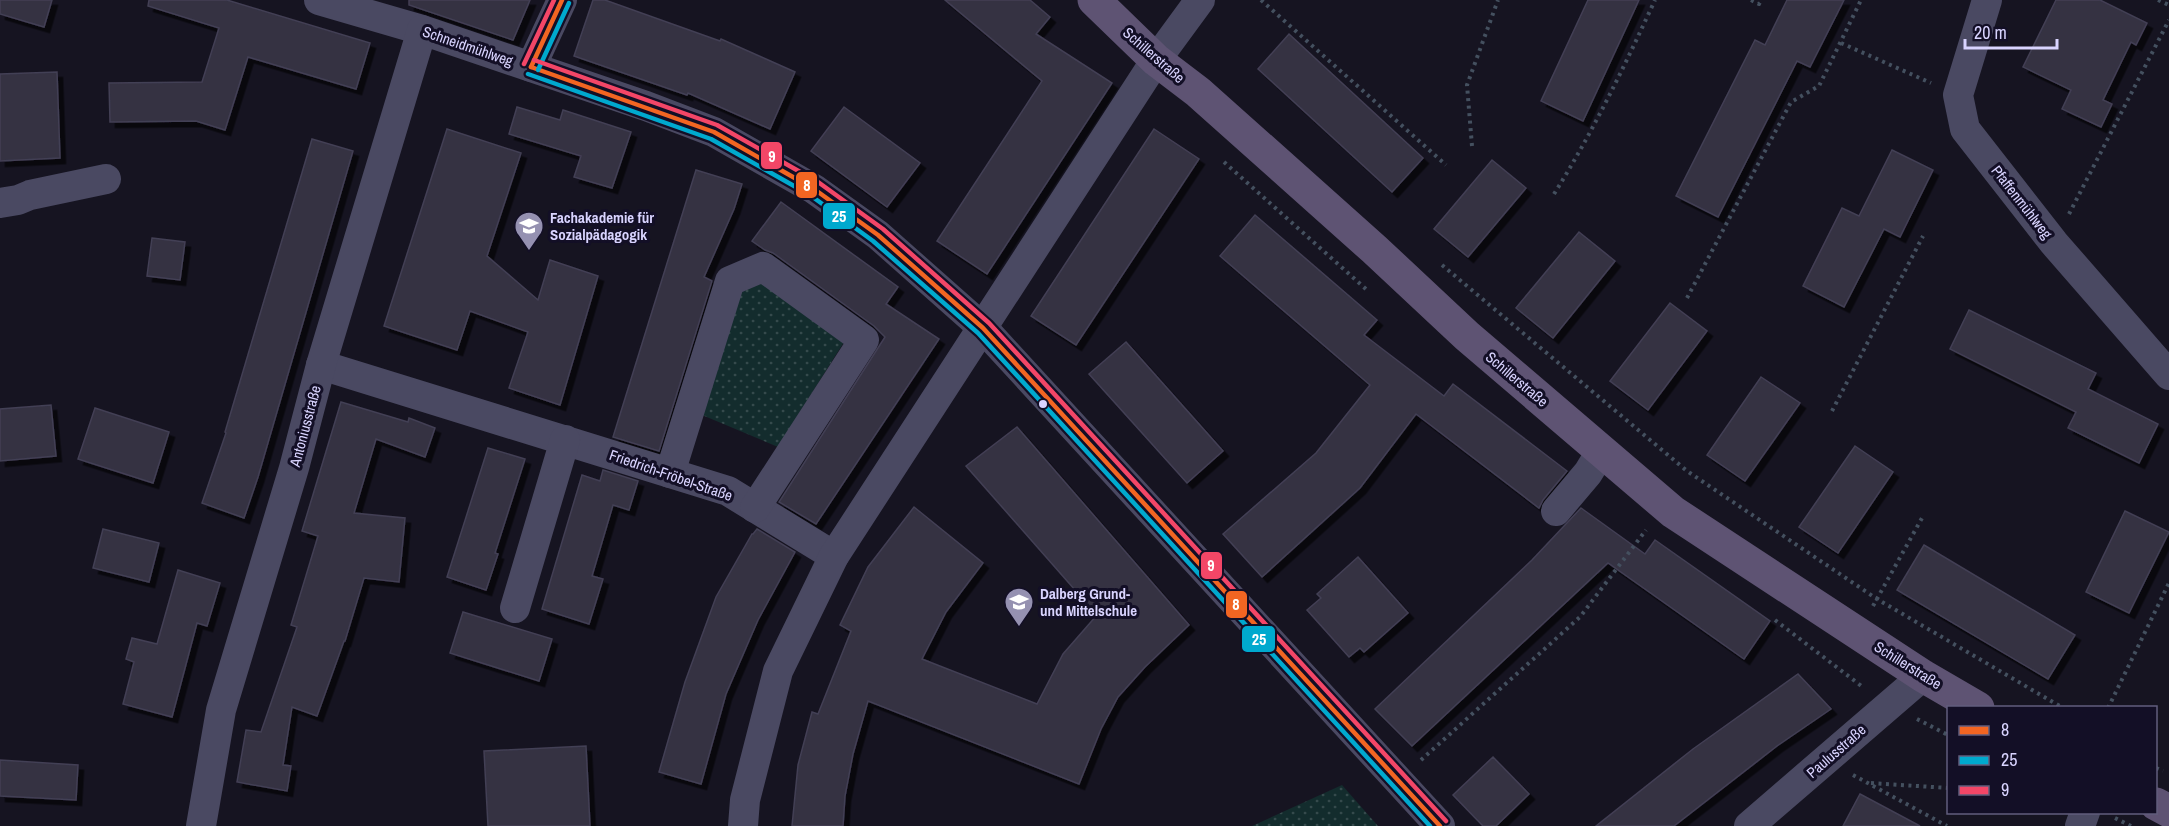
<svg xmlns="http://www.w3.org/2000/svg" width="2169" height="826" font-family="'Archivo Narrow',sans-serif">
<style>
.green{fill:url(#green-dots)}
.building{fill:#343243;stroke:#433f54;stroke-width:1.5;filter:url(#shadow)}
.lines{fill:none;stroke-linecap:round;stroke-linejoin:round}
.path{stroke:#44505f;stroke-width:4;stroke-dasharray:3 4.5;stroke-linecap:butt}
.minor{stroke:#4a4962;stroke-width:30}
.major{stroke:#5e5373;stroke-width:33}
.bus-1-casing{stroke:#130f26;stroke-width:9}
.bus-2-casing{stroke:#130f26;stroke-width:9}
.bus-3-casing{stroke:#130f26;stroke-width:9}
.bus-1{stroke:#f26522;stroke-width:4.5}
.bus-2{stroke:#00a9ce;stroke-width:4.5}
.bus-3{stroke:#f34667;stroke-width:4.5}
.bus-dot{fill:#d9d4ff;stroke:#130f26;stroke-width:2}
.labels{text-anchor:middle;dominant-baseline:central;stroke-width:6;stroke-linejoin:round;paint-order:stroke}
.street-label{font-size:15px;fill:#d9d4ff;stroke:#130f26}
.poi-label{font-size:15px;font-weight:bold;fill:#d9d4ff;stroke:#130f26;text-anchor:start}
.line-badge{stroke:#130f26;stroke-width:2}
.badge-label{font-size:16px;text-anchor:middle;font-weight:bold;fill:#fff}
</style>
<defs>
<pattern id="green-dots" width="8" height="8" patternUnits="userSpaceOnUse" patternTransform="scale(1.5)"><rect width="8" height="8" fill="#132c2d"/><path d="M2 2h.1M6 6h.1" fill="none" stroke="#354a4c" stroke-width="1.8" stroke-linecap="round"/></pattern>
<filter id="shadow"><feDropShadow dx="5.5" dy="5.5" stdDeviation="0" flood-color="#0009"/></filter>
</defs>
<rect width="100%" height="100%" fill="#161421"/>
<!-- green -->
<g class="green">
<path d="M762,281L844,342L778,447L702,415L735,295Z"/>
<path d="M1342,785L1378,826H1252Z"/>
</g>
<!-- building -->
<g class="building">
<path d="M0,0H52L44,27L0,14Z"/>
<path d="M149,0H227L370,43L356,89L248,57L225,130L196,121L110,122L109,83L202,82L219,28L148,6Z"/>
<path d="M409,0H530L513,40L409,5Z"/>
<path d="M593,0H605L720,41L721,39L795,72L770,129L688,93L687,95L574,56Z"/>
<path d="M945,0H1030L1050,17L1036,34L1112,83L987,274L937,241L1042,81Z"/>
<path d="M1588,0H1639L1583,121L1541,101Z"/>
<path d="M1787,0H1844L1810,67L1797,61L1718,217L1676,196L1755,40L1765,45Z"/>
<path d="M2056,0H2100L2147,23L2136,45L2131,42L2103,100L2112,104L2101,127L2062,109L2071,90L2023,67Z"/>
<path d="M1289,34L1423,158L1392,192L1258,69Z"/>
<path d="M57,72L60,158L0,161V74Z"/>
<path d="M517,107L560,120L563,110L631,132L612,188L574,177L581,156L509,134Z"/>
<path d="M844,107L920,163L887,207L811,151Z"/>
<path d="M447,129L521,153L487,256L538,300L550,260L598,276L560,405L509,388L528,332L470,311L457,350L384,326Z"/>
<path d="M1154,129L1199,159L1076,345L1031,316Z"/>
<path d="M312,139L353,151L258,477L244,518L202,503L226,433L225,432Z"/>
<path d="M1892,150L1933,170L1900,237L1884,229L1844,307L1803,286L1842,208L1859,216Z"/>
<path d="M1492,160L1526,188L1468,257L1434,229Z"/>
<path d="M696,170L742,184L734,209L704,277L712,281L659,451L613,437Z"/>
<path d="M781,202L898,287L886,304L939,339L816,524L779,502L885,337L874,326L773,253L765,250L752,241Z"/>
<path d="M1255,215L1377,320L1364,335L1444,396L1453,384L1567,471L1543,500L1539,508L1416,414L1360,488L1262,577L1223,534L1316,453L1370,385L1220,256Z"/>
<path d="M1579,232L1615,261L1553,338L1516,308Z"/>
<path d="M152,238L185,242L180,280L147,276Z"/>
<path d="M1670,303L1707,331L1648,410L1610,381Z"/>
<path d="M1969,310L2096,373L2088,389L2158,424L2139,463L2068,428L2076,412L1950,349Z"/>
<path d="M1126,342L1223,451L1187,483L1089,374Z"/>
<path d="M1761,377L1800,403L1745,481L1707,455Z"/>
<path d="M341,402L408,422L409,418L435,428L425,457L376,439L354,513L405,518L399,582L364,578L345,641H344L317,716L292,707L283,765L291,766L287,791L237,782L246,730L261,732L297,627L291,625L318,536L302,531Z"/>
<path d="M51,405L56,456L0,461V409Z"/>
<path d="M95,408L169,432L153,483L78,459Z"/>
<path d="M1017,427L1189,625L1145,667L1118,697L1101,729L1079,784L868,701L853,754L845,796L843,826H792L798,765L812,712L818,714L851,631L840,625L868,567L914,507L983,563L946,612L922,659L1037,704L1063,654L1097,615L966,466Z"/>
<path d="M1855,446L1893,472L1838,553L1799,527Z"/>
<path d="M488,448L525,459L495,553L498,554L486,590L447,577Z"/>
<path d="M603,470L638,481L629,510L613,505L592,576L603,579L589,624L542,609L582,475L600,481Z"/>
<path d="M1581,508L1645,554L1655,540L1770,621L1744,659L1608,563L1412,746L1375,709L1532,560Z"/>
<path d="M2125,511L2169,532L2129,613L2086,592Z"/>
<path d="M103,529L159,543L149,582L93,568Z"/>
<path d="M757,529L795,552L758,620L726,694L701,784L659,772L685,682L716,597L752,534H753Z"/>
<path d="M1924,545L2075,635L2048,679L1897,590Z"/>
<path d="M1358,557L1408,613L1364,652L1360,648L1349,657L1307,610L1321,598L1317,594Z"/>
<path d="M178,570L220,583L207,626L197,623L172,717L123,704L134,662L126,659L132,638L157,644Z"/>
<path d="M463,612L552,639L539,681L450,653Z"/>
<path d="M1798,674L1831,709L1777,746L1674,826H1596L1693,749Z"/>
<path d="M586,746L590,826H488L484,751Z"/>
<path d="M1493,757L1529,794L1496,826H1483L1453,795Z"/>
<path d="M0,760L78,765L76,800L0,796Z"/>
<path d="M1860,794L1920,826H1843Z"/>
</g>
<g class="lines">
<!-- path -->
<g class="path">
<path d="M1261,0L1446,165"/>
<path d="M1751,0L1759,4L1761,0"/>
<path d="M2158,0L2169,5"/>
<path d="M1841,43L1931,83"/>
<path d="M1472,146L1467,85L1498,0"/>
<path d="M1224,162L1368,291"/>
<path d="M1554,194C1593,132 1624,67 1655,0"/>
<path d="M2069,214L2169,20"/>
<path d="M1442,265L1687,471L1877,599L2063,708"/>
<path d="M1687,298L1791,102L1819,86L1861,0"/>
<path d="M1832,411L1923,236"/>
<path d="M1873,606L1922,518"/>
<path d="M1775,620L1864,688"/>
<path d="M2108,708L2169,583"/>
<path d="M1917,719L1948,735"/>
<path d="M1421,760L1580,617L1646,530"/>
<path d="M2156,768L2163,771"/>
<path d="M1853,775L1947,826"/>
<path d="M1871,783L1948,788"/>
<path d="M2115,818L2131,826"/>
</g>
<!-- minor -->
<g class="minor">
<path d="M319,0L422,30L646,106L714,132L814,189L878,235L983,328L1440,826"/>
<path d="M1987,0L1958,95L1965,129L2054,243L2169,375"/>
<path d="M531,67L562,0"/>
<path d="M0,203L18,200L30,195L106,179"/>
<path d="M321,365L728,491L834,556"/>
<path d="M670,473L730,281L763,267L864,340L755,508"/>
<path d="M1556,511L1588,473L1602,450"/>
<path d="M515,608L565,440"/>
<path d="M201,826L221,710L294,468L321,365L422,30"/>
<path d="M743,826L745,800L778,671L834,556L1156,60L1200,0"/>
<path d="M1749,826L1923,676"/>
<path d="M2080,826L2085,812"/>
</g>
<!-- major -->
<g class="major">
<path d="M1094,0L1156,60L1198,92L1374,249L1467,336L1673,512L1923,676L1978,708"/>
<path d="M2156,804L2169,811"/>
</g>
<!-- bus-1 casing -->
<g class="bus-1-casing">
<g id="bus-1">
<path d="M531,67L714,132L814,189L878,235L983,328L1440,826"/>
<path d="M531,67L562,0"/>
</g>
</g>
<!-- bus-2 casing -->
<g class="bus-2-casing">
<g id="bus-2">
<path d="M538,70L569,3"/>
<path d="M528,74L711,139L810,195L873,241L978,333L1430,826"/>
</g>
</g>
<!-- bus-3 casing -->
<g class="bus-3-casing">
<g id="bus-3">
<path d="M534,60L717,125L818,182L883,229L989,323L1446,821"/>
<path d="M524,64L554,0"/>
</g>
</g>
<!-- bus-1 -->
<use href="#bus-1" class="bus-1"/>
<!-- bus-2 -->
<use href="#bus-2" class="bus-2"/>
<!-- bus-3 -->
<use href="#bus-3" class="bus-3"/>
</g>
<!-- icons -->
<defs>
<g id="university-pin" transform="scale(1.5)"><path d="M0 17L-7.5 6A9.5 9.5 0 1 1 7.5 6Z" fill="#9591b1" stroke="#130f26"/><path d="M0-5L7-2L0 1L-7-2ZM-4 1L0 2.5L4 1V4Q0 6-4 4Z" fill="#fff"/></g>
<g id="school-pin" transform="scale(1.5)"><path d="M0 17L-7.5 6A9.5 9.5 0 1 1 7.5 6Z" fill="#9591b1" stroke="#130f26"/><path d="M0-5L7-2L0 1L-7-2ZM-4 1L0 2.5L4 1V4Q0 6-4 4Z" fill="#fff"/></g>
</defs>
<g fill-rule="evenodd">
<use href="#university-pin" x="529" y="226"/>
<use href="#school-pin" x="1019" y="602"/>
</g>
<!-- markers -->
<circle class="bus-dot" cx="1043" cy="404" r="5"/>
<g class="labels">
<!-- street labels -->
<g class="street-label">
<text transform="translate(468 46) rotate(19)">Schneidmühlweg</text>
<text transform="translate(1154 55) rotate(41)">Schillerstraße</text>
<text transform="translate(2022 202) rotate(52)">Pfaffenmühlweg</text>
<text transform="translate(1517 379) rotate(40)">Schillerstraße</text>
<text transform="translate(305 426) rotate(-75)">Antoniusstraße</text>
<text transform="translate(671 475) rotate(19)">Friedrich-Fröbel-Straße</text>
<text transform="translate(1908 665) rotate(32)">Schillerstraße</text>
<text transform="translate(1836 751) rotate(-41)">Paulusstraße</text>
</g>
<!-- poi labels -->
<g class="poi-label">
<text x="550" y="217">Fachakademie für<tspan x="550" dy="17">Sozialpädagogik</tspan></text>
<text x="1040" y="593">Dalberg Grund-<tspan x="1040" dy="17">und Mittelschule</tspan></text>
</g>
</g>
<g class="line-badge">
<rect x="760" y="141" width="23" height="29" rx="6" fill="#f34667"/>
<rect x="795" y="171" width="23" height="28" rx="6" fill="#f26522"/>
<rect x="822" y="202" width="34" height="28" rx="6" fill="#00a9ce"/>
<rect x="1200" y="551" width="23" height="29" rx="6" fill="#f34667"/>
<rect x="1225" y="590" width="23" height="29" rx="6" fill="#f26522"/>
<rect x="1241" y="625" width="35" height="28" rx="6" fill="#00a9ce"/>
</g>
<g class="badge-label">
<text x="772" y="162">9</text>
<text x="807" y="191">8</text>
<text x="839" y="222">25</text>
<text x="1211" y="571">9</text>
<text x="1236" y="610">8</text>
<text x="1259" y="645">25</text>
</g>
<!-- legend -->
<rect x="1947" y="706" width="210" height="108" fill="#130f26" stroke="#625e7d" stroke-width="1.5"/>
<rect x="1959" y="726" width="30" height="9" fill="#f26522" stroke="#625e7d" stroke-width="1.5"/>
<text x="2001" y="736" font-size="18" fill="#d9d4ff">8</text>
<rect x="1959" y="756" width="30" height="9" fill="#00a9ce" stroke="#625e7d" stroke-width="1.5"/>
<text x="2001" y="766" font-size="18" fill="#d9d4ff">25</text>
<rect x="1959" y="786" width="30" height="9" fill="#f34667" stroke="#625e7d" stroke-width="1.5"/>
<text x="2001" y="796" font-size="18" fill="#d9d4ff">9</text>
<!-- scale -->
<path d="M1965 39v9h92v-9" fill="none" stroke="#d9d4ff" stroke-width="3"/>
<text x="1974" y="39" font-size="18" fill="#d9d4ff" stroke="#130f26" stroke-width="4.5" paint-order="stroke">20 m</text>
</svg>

**AIM OF THE TASK**: Only lines holding the word "none" are wanted, so copy each of them from the records above.

**RESPONSE TO THIS EXERCISE**:
.lines{fill:none;stroke-linecap:round;stroke-linejoin:round}
<pattern id="green-dots" width="8" height="8" patternUnits="userSpaceOnUse" patternTransform="scale(1.5)"><rect width="8" height="8" fill="#132c2d"/><path d="M2 2h.1M6 6h.1" fill="none" stroke="#354a4c" stroke-width="1.8" stroke-linecap="round"/></pattern>
<path d="M1965 39v9h92v-9" fill="none" stroke="#d9d4ff" stroke-width="3"/>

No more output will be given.